Politically, this is a tough sell for any world leader—not least for Biden, who campaigned on the promise of delivering the U.S. from a public-health crisis that is projected to claim more than half a million American lives. But there are compelling reasons for why his government should commit to sharing its vaccine supply—if not for the sake of poorer countries, then for its own people. The first is economic: Though it’s projected to cost $25 billion to supply enough vaccines for low-income countries, modeling by the Rand Corporation projects that unequal distribution would cost the global economy $1.2 trillion a year in GDP, owing to the delayed recovery of key sectors such as the tourism and retail industries. Another study, by the International Chamber of Commerce, offers an even more dire assessment, projecting that the global economy stands to lose as much as $9.2 trillion unless equitable access is assured.
The second, perhaps more significant reason has to do with public health: The emergence of new variants has demonstrated the coronavirus’s capacity to evolve and mutate into more transmissible forms. Ashish Jha, the dean of Brown University’s School of Public Health, warned in a series of tweets that if coronavirus outbreaks are left uncontrolled anywhere, they could jeopardize the safety of people everywhere, including countries that are widely vaccinated. “We might see [a] rise of variants that eventually escape the vaccines and make everyone vulnerable again,” Jha wrote. “It’s the nightmare scenario of the never-ending pandemic.”
The Biden administration has discussed ensuring more equitable distribution, Ezekiel Emanuel, an oncologist, bioethicist, and a member of President Biden’s Transition COVID-19 Advisory Board, told me. It’s something that Emanuel has thought a lot about too.

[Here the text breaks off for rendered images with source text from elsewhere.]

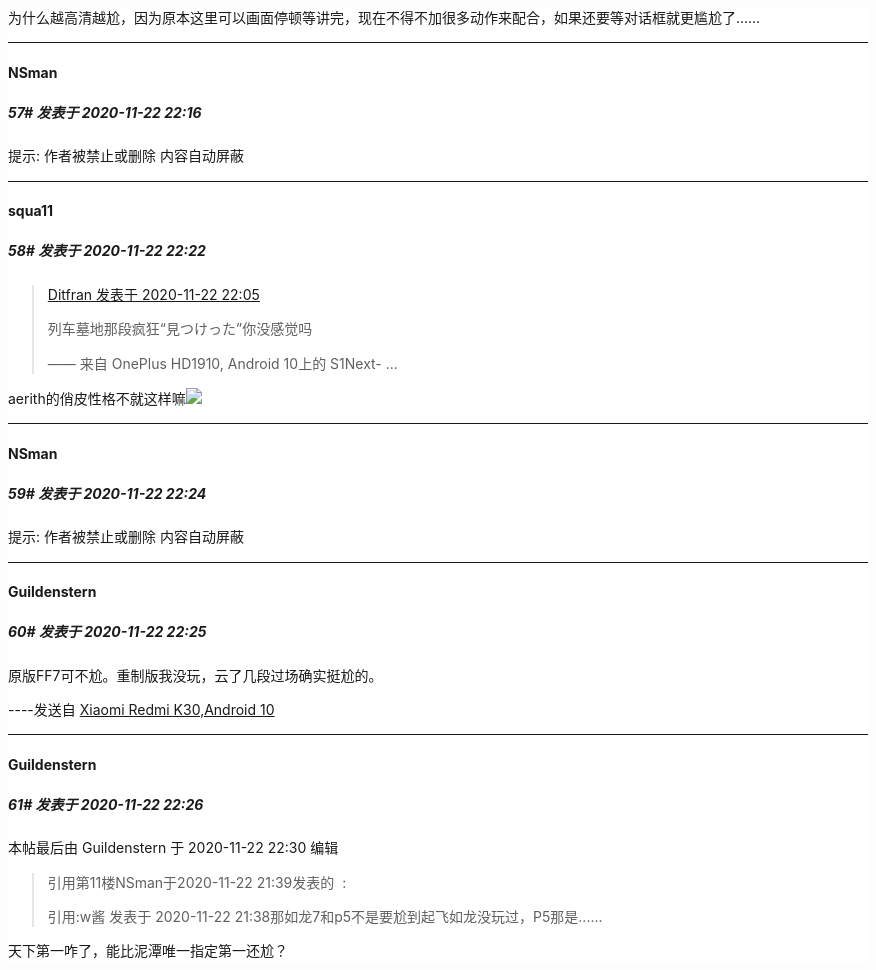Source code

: 
为什么越高清越尬，因为原本这里可以画面停顿等讲完，现在不得不加很多动作来配合，如果还要等对话框就更尴尬了……


-----

####  NSman  
##### 57#       发表于 2020-11-22 22:16

提示: 作者被禁止或删除 内容自动屏蔽


-----

####  squa11  
##### 58#       发表于 2020-11-22 22:22


<blockquote><a href="httphttps://bbs.saraba1st.com/2b/forum.php?mod=redirect&amp;goto=findpost&amp;pid=49485011&amp;ptid=1973734" target="_blank">Ditfran 发表于 2020-11-22 22:05</a>

列车墓地那段疯狂“見つけった”你没感觉吗


—— 来自 OnePlus HD1910, Android 10上的 S1Next- ...</blockquote>
aerith的俏皮性格不就这样嘛<img src="https://static.saraba1st.com/image/smiley/face2017/066.png" referrerpolicy="no-referrer">


-----

####  NSman  
##### 59#       发表于 2020-11-22 22:24

提示: 作者被禁止或删除 内容自动屏蔽


-----

####  Guildenstern  
##### 60#       发表于 2020-11-22 22:25


原版FF7可不尬。重制版我没玩，云了几段过场确实挺尬的。


----发送自 [Xiaomi Redmi K30,Android 10](http://stage1.5j4m.com/?1.36)


-----

####  Guildenstern  
##### 61#       发表于 2020-11-22 22:26


 本帖最后由 Guildenstern 于 2020-11-22 22:30 编辑 
<blockquote>引用第11楼NSman于2020-11-22 21:39发表的  :

引用:w酱 发表于 2020-11-22 21:38那如龙7和p5不是要尬到起飞如龙没玩过，P5那是......</blockquote>
天下第一咋了，能比泥潭唯一指定第一还尬？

In September, he co-wrote a report advocating for an ethical framework for global vaccine allocation, in which vaccine distribution would be based not on the size of a country’s population (as is currently the case under COVAX), but with the primary focus of reducing the mortality and economic impact of the pandemic. “Countries have a good reason to try and get to herd immunity in their own countries and that’s a very important consideration,” he said, adding that “once they get to herd immunity, there is a very good rationale for the next doses to go to countries where they can save lives.”
Though Emanuel said it’s unrealistic to expect wealthy countries to follow Norway’s lead (“It’s a lot easier when you’re a [small] country”), he noted that the rise of new variants gives every country a stake in more equitable distribution. “That gives us a big interest in making sure the whole world is addressed,” he said. “This is more than just our borders.”
My colleague Tom McTague has noted how Britain could still rewrite its pandemic story. The same could be true for the U.S. and other wealthy countries—but only if they take the steps necessary to ensure that the pandemic ends beyond their own borders. Until they do, the prevailing narrative will be one of an avoidable nightmare from which even the most vaccinated countries can’t wake up.